Perfection is Overrated: The Flaw That Fuels Growth
- didem tereyagoglu
- Nov 27, 2024
- 2 min read
Updated: Nov 27, 2024
In a world obsessed with perfection—pristine resumes, flawless careers, polished LinkedIn profiles—we often forget that true creativity and growth don’t come from perfection. They come from the cracks, the flaws, the so-called "mistakes" that reveal who we truly are and allow us to stretch, stumble, and ultimately evolve.

Take Michelangelo. The master sculptor didn’t just aim for perfection; he celebrated imperfection. Legend has it that after completing one of his masterpieces, he deliberately threw his chisel at the marble, leaving a mark on the flawless surface. His reason? To show that the sculpture was alive, human even. Perfection, in its cold rigidity, has no room for humanity, no space for growth. It is the imperfections that make us relatable, memorable, and ultimately great.
“The sculpture is already complete within the marble block, before I start my work. It is already there, I just have to chisel away the superfluous material.” ―Michelangelo
Turning "Mistakes" Into Opportunity
I did something bold, Today! While applying for a dream role at an ad agency, I deliberately left placeholder text in my email—“[Insert Portfolio Link]” where my actual portfolio should have gone.

Crazy? Maybe. Intentional? Absolutely.
Why? Because I wanted to explore how we react to imperfection. In a world where even AI tools like ChatGPT are expected to be error-free yet inherently learn from their own mistakes, shouldn’t humans also be given the same room to grow? If perfection is unattainable, why are we all striving for it? Why are we not celebrating the power of learning, failing, and improving?
The Truth About Mistakes and Growth
Consider these statistics:
75% of resumes never make it to a recruiter’s desk due to minor, often fixable errors.
68% of job seekers use AI tools like ChatGPT to polish their applications, chasing a robotic standard of perfection.
Even so, 40% of job seekers are rejected for subjective reasons—they didn’t fit the mold.
So, what does this tell us? It tells us that the obsession with being flawless is misplaced.
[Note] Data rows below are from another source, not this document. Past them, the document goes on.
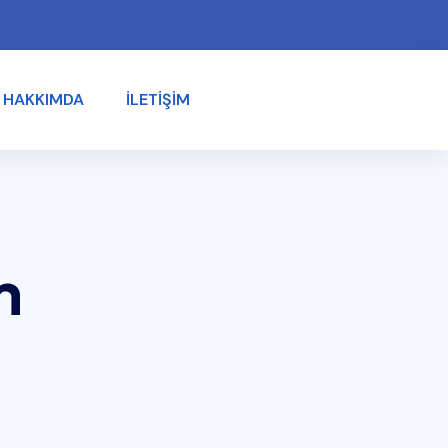
HAKKIMDA
İLETIŞIM
m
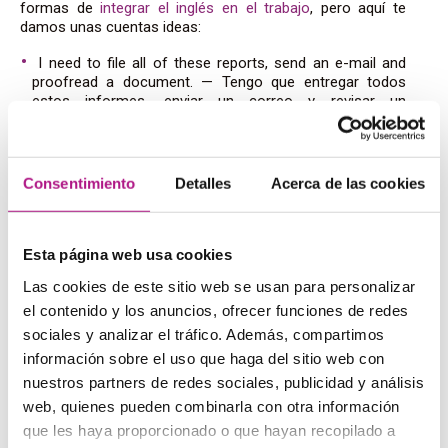
formas de
integrar el inglés en el trabajo
, pero aquí te
damos unas cuentas ideas:
I need to file all of these reports, send an e-mail and
proofread a document.
— Tengo que entregar todos
estos informes, enviar un correo y revisar un
documento.
The handouts are in the filing cabinet beside the
printers.
— Los impresos están en el archivo que hay al
lado de las impresoras.
Consentimiento
Detalles
Acerca de las cookies
Could you show our visitors around? We have a very
urgent call to answer.
— ¿Puede enseñar las
instalaciones a las visitas? Tenemos una llamada muy
Esta página web usa cookies
urgente que atender.
Las cookies de este sitio web se usan para personalizar
el contenido y los anuncios, ofrecer funciones de redes
sociales y analizar el tráfico. Además, compartimos
En la calle
información sobre el uso que haga del sitio web con
nuestros partners de redes sociales, publicidad y análisis
Los trayectos entre casa y el trabajo, los paseos en ratos
web, quienes pueden combinarla con otra información
de ocio, la excursión al
supermercado
… cualquier
que les haya proporcionado o que hayan recopilado a
momento puede ser bueno para repasar. De nuevo, aquí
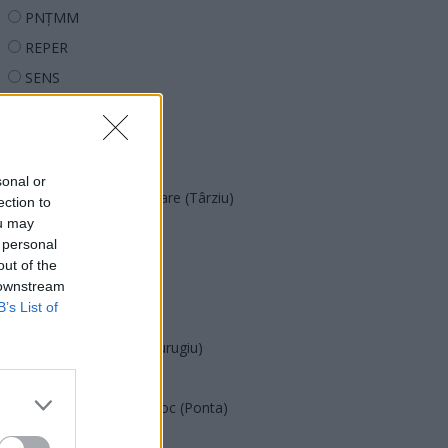
PNȚMM
REPER
SENS
SOS (Șoșoacă)
POT (Gavrilă)
PACE (Peia)
sonal or
Acțiunea Conservatoare (Târziu)
ection to
ou may
PDF (Lazarus)
 personal
PUSL (D. Voiculescu)
out of the
 downstream
PNȚCD (Pavelescu)
B’s List of
PNCR (Terheș)
Partidul Patrioților (Surugiu)
FAR (Coarnă)
România pe Primul Loc (Ponta)
Altul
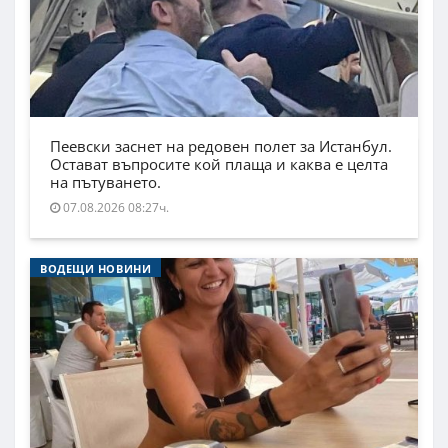
Пеевски заснет на редовен полет за Истанбул.
Остават въпросите кой плаща и каква е целта
на пътуването.
07.08.2026 08:27ч.
ВОДЕЩИ НОВИНИ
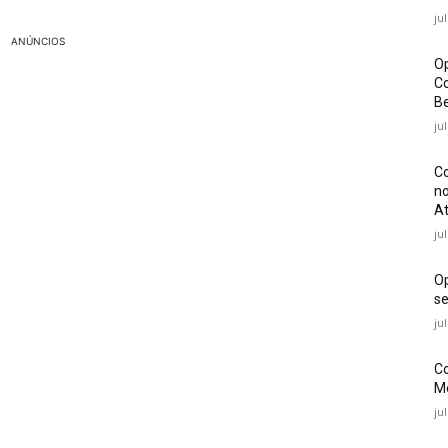
ju
ANÚNCIOS
Op
Co
Be
ju
Co
no
At
ju
O
se
ju
Co
Mé
ju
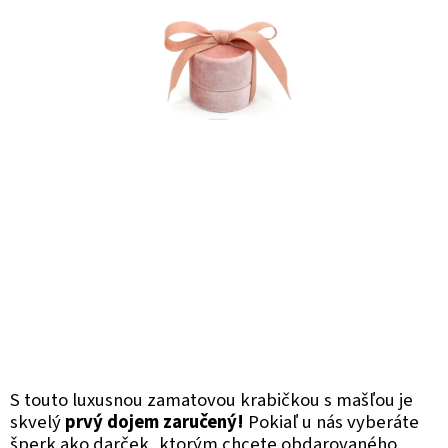
S touto luxusnou zamatovou krabičkou s mašľou je
skvelý
prvý dojem zaručený!
Pokiaľ u nás vyberáte
šperk ako darček, ktorým chcete obdarovaného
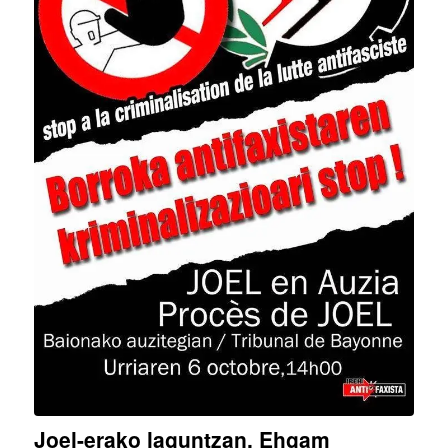
Joel-erako laguntzan, Ehgam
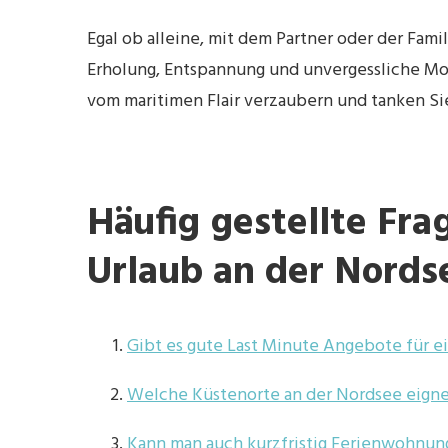
Egal ob alleine, mit dem Partner oder der Fami
Erholung, Entspannung und unvergessliche Mo
vom maritimen Flair verzaubern und tanken Si
Häufig gestellte Fr
Urlaub an der Nords
Gibt es gute Last Minute Angebote für e
Welche Küstenorte an der Nordsee eignen
Kann man auch kurzfristig Ferienwohnun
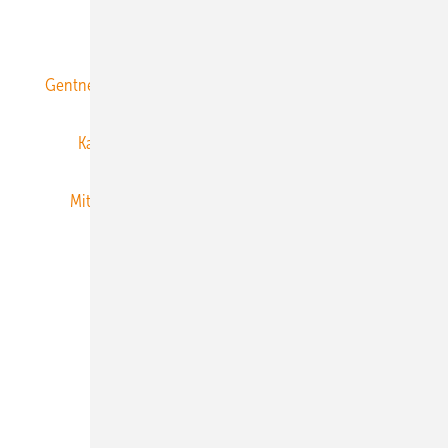
ERNEUERBARE ENERGIEN abonnieren
Gentner Energy Media
Gentner Verlag
Impressum
Karriere bei Gentner
Team
Mediaservice
Mitgliedschaften und Engagement
Newsletter
Privacy Manager
RSS-Feed
Veranstaltungen / Webinare
© 2026 ERNEUERBARE ENERGIEN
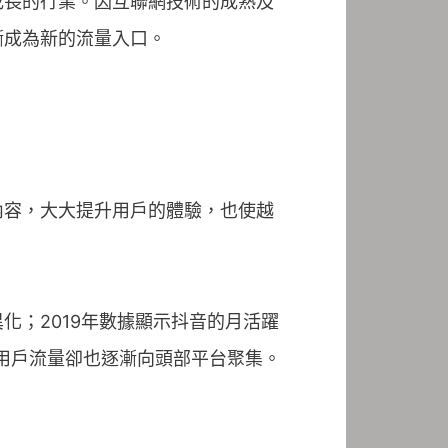
成長的行業。因互聯網技術的成熟及
漸成為新的流量入口。
內容，大大提升用戶的體驗，也使越
；2019年數據顯示抖音的月活躍
視頻用戶流量卻也逐漸向頭部平台聚集。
It tells us that we’ve built a culture that punishes mistakes instead of recognizing their potential for growth.
But here’s the truth: growth doesn’t happen in perfection. It happens in the aftermath of imperfection—in the learning, the reflection, the innovation sparked by what went “wrong.”
Designing Imperfection

To turn my "mistake" into an opportunity, I created an ad about it. The headline read: “An Honest Mistake… And the Start of Something Remarkable.”
The ad wasn’t an apology; it was a celebration of imperfection. It was a declaration that mistakes are not liabilities—they’re stepping stones. They show resilience, creativity, and the ability to turn a slip-up into a story worth telling. If Michelangelo’s chisel marks could breathe life into stone, why can’t my deliberate imperfection breathe life into my story?
To Employers and Creatives Everywhere
Here’s my challenge to recruiters, hiring managers, and everyone chasing perfection: stop looking for flawless resumes and perfect candidates. Instead, look for the chisel marks—the people who have stumbled, learned, and come back stronger. The ones who see imperfection as an opportunity, not a flaw.
As for me? I’ll keep making mistakes—not because I’m careless but because I’m unafraid. Mistakes are not the end of the story; they’re the beginning. And in the right hands, they’re what makes the story remarkable.